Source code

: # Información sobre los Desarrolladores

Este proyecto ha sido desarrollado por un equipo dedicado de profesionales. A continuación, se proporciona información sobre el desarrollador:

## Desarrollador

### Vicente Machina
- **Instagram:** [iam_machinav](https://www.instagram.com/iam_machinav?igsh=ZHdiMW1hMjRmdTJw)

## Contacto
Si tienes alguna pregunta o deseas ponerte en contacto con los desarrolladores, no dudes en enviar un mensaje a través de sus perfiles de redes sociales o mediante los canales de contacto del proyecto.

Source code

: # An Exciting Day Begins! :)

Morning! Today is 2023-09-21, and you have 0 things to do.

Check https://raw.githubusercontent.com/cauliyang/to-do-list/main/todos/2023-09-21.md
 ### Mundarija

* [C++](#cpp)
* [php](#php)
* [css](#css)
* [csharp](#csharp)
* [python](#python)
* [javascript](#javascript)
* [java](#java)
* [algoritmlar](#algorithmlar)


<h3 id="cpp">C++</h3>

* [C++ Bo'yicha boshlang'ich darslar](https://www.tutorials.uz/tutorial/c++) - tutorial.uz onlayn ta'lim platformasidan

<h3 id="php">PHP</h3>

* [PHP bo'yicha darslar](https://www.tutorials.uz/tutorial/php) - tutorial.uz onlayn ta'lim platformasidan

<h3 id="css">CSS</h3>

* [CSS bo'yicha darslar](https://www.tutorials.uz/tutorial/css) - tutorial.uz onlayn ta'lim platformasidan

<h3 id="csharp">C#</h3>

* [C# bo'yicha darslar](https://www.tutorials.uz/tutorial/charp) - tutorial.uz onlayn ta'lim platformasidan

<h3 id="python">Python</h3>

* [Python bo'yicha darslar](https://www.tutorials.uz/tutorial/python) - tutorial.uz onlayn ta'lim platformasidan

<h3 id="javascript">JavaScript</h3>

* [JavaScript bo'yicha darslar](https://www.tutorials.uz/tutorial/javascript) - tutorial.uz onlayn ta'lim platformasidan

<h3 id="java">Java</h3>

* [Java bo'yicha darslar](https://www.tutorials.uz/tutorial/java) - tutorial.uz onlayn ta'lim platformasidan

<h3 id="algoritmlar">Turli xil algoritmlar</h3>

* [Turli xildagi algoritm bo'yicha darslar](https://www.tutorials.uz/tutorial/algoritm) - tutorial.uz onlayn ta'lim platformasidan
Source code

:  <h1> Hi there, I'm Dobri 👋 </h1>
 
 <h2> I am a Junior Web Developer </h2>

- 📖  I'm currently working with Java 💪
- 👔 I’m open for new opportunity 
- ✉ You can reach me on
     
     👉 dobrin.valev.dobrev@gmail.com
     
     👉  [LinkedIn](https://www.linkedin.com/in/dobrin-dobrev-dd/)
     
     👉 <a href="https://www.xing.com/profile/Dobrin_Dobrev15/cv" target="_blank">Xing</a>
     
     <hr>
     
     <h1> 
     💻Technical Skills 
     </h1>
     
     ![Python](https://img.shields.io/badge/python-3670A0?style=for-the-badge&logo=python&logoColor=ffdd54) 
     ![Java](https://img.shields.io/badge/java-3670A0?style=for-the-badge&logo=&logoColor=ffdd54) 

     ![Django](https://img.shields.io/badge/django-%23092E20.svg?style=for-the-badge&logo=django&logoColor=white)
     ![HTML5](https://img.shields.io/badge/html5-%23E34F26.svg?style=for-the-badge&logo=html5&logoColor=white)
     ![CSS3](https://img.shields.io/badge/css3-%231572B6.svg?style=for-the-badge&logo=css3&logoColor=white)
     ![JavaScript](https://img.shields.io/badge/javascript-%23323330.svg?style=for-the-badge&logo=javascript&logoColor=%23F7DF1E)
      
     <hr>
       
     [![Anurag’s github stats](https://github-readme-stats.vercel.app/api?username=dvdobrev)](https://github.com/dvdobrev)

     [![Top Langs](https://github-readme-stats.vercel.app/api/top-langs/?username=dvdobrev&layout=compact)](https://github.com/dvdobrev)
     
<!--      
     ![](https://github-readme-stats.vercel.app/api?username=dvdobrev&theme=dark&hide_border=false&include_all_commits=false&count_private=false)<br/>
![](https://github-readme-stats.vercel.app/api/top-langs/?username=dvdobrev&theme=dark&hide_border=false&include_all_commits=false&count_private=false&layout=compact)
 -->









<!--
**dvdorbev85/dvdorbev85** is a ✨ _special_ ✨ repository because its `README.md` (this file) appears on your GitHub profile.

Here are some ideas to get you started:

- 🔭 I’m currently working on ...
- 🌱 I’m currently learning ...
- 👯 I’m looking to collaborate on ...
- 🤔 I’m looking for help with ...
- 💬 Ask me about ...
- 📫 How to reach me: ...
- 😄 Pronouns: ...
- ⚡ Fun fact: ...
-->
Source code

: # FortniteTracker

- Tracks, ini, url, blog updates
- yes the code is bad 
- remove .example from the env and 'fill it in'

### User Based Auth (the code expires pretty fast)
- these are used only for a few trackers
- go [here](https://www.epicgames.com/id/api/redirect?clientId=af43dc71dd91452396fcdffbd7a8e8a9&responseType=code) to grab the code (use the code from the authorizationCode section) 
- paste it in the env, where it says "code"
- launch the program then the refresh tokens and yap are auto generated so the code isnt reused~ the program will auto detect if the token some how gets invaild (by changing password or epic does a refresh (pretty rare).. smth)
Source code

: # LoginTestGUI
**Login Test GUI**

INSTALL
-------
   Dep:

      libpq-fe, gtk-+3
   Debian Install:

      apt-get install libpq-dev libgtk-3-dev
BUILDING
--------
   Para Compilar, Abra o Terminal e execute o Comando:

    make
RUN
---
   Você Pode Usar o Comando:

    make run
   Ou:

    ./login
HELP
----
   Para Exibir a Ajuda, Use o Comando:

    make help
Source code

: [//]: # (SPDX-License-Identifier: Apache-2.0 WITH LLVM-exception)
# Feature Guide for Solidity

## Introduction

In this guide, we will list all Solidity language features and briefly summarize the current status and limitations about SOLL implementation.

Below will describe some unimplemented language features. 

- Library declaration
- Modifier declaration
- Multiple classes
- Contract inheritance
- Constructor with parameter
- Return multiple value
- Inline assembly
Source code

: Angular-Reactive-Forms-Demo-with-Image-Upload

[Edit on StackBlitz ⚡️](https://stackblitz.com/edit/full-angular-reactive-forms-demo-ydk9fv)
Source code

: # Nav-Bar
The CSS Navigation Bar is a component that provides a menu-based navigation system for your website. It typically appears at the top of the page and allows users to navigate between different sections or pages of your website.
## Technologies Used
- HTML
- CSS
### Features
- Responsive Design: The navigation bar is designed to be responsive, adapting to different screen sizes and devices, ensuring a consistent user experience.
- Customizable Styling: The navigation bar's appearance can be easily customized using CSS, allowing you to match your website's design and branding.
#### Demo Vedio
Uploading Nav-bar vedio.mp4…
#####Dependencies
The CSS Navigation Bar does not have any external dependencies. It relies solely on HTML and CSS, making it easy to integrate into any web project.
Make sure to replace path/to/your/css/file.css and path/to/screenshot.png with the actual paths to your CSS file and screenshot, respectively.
——
## AIM OF THE EXERCISE
In the entries above, find each line that includes the string "language" and copy it.

## EXERCISE ANSWER
In this guide, we will list all Solidity language features and briefly summarize the current status and limitations about SOLL implementation.
Below will describe some unimplemented language features. 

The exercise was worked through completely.